Solid Shattered Multiple Pieces Healing Semi-finished Fully Healed

Photo by Denise Rowe

Shame is an emotion that everyone can experience but not everyone experiences in the same way. According to Brené Brown, shame is the intensely painful feeling or experience of believing we are flawed and therefore unworthy of acceptance and belonging. Feelings of shame have both physical and cognitive elements. In other words, we can experience shame as heat and discomfort in our bodies and shame leads us to think that we are bad or that there is something wrong with us. Experiences of shame bring up fears of being abandoned by those we love or rejected by the groups we belong to.

Shame is relational – feelings of shame point towards breaks or tensions in our most valued relationships.

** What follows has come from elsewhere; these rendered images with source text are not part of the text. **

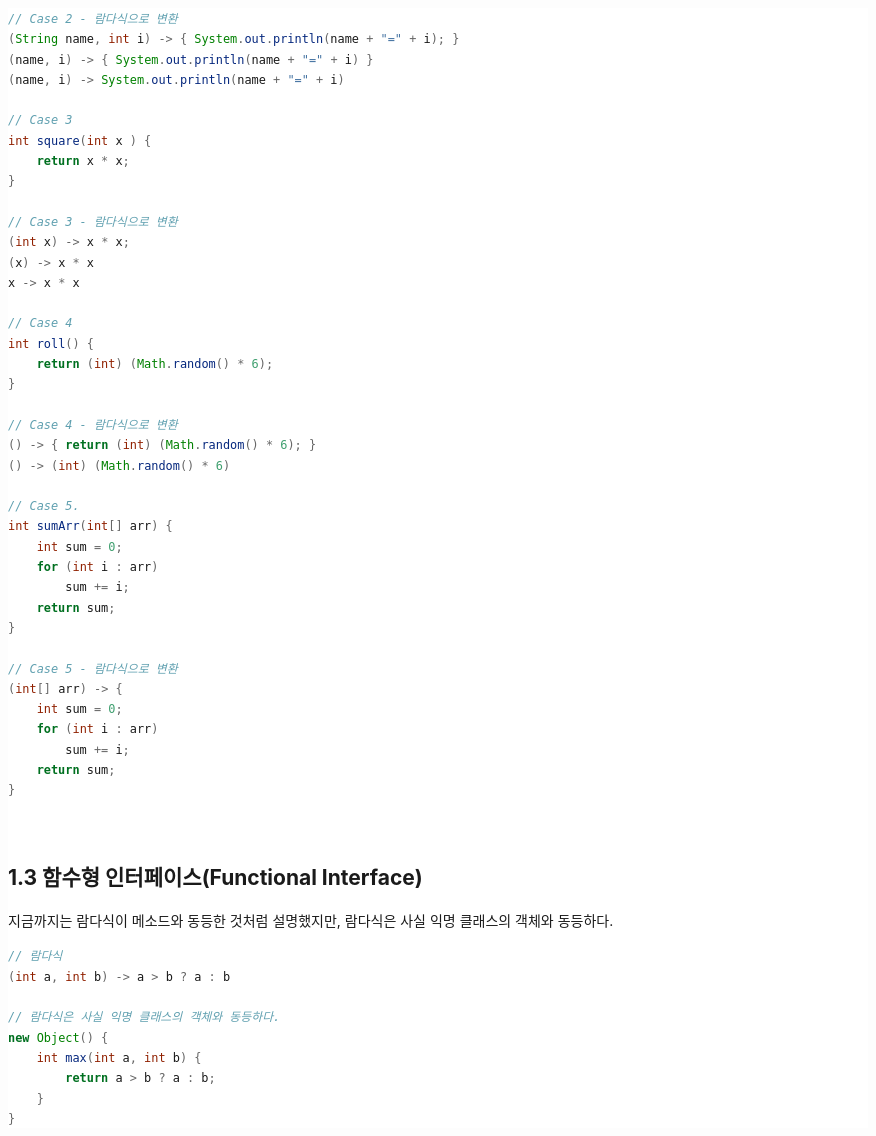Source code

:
 ```java
// Case 2 - 람다식으로 변환
(String name, int i) -> { System.out.println(name + "=" + i); }
(name, i) -> { System.out.println(name + "=" + i) }
(name, i) -> System.out.println(name + "=" + i)

// Case 3
int square(int x ) {
    return x * x;
}

// Case 3 - 람다식으로 변환
(int x) -> x * x;
(x) -> x * x
x -> x * x

// Case 4
int roll() {
    return (int) (Math.random() * 6);
}

// Case 4 - 람다식으로 변환
() -> { return (int) (Math.random() * 6); }
() -> (int) (Math.random() * 6)

// Case 5.
int sumArr(int[] arr) {
    int sum = 0;
    for (int i : arr)
        sum += i;
    return sum;
}

// Case 5 - 람다식으로 변환
(int[] arr) -> {
    int sum = 0;
    for (int i : arr)
        sum += i;
    return sum;
}
```

<br>

## 1.3 함수형 인터페이스(Functional Interface)

지금까지는 람다식이 메소드와 동등한 것처럼 설명했지만, 람다식은 사실 익명 클래스의 객체와 동등하다.

```java
// 람다식
(int a, int b) -> a > b ? a : b

// 람다식은 사실 익명 클래스의 객체와 동등하다.
new Object() {
    int max(int a, int b) {
        return a > b ? a : b;
    }
}
```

Many conservative religious groups teach that mothers are created for caring and nurturing their families. My research with Christian and Muslim women shows that care is an important aspect of their identities and practices. Caring for others through service is meaningful to women. Their physical and emotional labour helps ensure that their husbands, children, grandchildren and aging parents are fed, clothed, encouraged, and ready to face the world each day. Caring service to others develops women’s virtues of patience, kindness, generosity, hospitality, compassion, self-sacrifice and forgiveness.

Religious women deeply value the caring relationships that they contribute to both inside and outside of their families. This is one of the reasons why violence and abuse within families of faith causes them enormous pain.

Religious survivors of family violence often report feeling shame. Some of the feelings of shame arise because women believe they have failed in their responsibilities for caring. When religious leaders idealize in-tact, happy families, women whose families do not match that ideal feel judged. Perhaps a woman has been told time and again by her husband that she is a bad mother or a selfish wife and she believes him.

Whether it is the church’s ideals for families or the abusive actions and words of her husband, a religious woman’s feelings of shame must be addressed. When we fail to address victim’s shame in communities of faith, fear, blame and disconnection are the results.

As a victim of violence, a religious woman should not be blamed for the suffering in her family – she has not failed. She is not the cause of her broken family. Responsibility for violence and abuse lies with the perpetrator of harm. Her husband has broken his promises to love and honour her when he manipulates emotionally and hurts her physically.

Empathy is necessary in acknowledging religious women’s experiences of abuse and feelings of shame. Religious leaders and followers can develop empathy by listening to women’s stories in order to understand their perspectives. Listening to the stories of survivors and providing them a safe space for exploring and navigating their feelings and beliefs about shame can restore connections between them and communities of faith.